Agressie komt soms voor wanneer ouders hun jongen verdedigen tegen aanvallen door leden van hun eigen soort. Vrouwelijke muizen verdedigen bijvoorbeeld hun jongen tegen vijandige buren, terwijl mannelijke stekelbaarsvissen eieren en jongen verdedigen tegen kannibalistische aanvallen. Vaker echter vechten dieren om hulpbronnen zoals voedsel en onderdak, bijvoorbeeld gieren vechten om toegang tot karkassen en heremietkreeften vechten om lege schelpen. Een andere belangrijke bron waarover vaak wordt gevochten, zijn potentiële partners. In dit geval heeft de biologie van de productie van gameten invloed op agressief gedrag: omdat de eieren van een vrouwtje groter zijn, minder in aantal en meer energie nodig hebben om te produceren dan het sperma van een mannetje, is de concurrentie tussen mannetjes over vrouwtjes meestal frequenter en intenser dan concurrentie tussen vrouwen over mannen. Als gevolg hiervan vinden de meest spectaculaire gevechten tussen dieren plaats, of het nu krekels, zalm, boomkikkers, vinken of herten zijn, tussen mannetjes en vruchtbare vrouwtjes.
Agressie kan gericht zijn op een specifiek gebied, zoals een verdedigd gebied waarvan rivalen krachtig worden uitgesloten. Een opmerkelijk voorbeeld wordt getoond door mudskipper s, intergetijdenvissen die kleine gebieden verdedigen waar ze op microscopisch kleine planten snuffelen. De vissen bouwen lemen muren rond de grenzen van hun territorium en bij eb wordt het water binnen de muren vastgehouden (waardoor de menselijke waarnemer het mozaïek van territoria in een kolonie van deze vissen kan visualiseren). Territoriaal gedrag wordt ook getoond door zagers en vioolkrabben wanneer ze hun holen verdedigen, door mannetjes libellen en stekelbaarzen die broedplaatsen verdedigen, door mannelijke boomkikkers, saliehoenders en Oegandese kob die hoogwaardige locaties verdedigen voor het hof maken en paren, en door spinnen, rifvissen en hyena's wanneer ze voedselgebieden verdedigen.

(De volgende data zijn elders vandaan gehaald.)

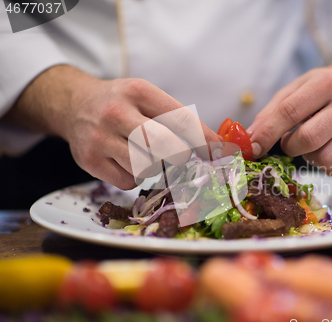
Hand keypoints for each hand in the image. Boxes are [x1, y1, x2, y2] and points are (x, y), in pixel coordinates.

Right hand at [6, 66, 219, 189]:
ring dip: (155, 167)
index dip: (205, 140)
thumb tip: (217, 148)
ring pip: (147, 167)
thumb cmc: (121, 103)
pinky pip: (129, 181)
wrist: (73, 104)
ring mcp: (100, 138)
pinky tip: (127, 162)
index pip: (181, 119)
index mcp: (139, 91)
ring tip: (145, 153)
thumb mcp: (147, 97)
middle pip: (165, 147)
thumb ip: (176, 118)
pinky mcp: (89, 161)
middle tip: (180, 156)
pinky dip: (136, 177)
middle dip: (180, 156)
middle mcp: (117, 113)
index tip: (220, 153)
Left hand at [248, 68, 331, 175]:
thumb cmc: (321, 91)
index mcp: (327, 83)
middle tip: (290, 141)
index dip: (267, 133)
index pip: (289, 112)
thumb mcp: (296, 89)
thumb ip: (270, 113)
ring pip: (324, 159)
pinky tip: (326, 147)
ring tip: (312, 142)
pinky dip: (323, 163)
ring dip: (308, 156)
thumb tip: (249, 141)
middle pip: (308, 139)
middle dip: (291, 146)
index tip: (253, 147)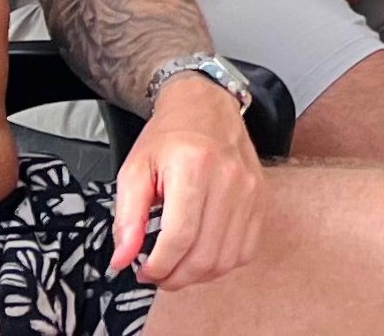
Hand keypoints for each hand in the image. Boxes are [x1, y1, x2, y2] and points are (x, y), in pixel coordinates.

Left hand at [111, 79, 265, 286]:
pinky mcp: (261, 198)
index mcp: (194, 166)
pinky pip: (246, 249)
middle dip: (176, 277)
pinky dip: (223, 263)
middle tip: (158, 276)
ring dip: (199, 275)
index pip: (180, 237)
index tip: (142, 272)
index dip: (158, 266)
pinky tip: (202, 254)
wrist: (205, 106)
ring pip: (227, 258)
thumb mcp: (134, 170)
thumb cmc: (168, 138)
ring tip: (178, 268)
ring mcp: (250, 190)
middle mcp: (229, 179)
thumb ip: (127, 217)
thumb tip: (123, 260)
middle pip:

Een gemeenschappelijk kenmerk van agressie bij de meeste soorten is dat gevechten de neiging hebben om te beginnen met relatief ongevaarlijke vertoningen of houdingen. Agressieve interacties tussen twee edelherten beginnen bijvoorbeeld met een uitwisseling van diep gebrul, gevolgd door een weergave van parallel lopen, waarbij de herten naast elkaar schitteren en hun relatieve grootte beoordelen. De agressie kan dan escaleren tot directe aanvallen waarbij de herten elkaar aanvallen, stekend en worstelend met hun gewei. De meeste confrontaties worden vroeg opgelost terwijl ze worden weergegeven, maar vele anderen gaan door tot het punt van intense en gevaarlijke gevechten.
wat is de hoofdstad van berlijn
In tegenstelling tot eerdere veronderstellingen zijn verwondingen en overlijden tijdens dierengevechten niet ongewoon. Bij soorten waar dieren in gevestigde groepen leven, wordt openlijke gevechten echter vaak vervangen door een reeks relaties waarin een ondergeschikt individu zich consequent uitstelt naar een dominante. Wolf packs staan bijvoorbeeld bekend om hun duidelijke hiërarchische relaties. Wanneer twee groepsleden elkaar ontmoeten, neemt het dominante dier een rechtopstaande houding aan, met opgeheven oren en staart, terwijl de ondergeschikte zijn lichaam plat op de grond legt met de oren tegen de kop en de staart omlaag, een onderdanig houding die dient om het te beschermen tegen aanvallen. Bij een aantal vogelsoorten fungeren variaties in verenkleed als statustekens, vooral bij grote winterkoppels. De zwarte keellap of het slabbetje van de huismus en de donkere borststreep van de koolmees zijn statussignalen; dominante individuen hebben meer opvallende slabbetjes of strepen dan ondergeschikten en hebben dus preferentiële toegang tot voedsel.